🤖 AI Summary
This work addresses the performance degradation in low Earth orbit (LEO) satellite communications caused by residual Doppler-induced frequency offsets, which introduce structured channel uncertainty and limit achievable rates. The authors model the Doppler-OFDM channel as a MIMO block-fading process parameterized by an unknown scalar, and propose an implicit pilot superimposed coding scheme that integrates subspace alignment with successive interference cancellation. Under near-coherent and high-SNR conditions, this approach closely approaches the channel capacity. By formulating and solving a dual problem, they derive a tight capacity upper bound and demonstrate that the proposed method achieves near-optimal transmission performance with low computational complexity.
📝 Abstract
Low Earth orbit (LEO) satellite systems experience significant Doppler effects due to high mobility. While Doppler shifts can be largely compensated, residual frequency uncertainty induces a structured form of channel uncertainty that can limit achievable rates.

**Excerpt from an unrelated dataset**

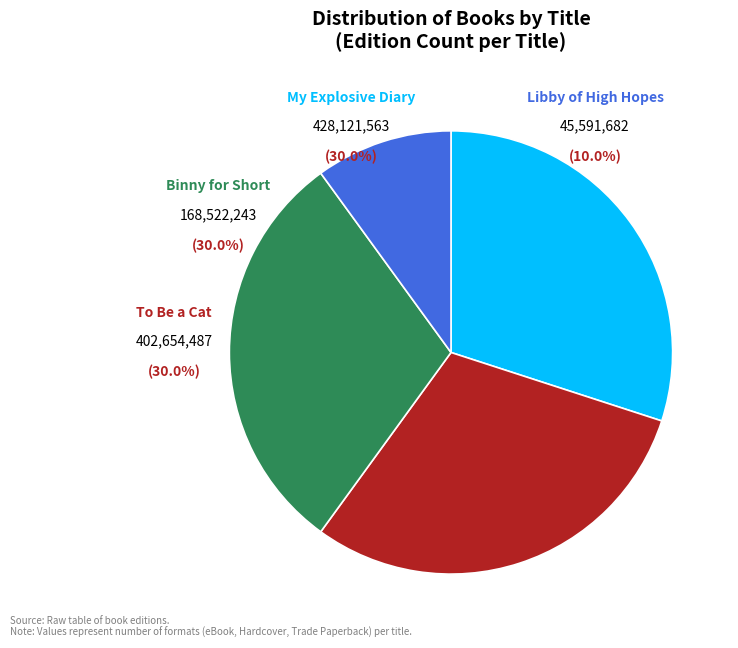

The My Explosive Diary slice represents 22% of the pie. True or false?

False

We model this effect using a block-fading channel of the form $ \mathbf{H} = \mathbf{F} + s \mathbf{G} $, where $s$ is an unknown scalar random parameter. We first study this model in a general $N\times N$ MIMO setting. For this channel, we derive achievable rate lower bounds based on explicit transmission schemes and capacity upper bounds using a duality approach. We study Gaussian signaling and propose a practical superposition scheme with subspace alignment (SN) and successive interference cancellation, where a coarse-layer stream serves as an implicit pilot for decoding refined-layer data. We characterize asymptotic capacity in the near-coherent and high-SNR regimes, and show via Doppler-OFDM simulations that the proposed SN scheme achieves near-optimal rates with low complexity.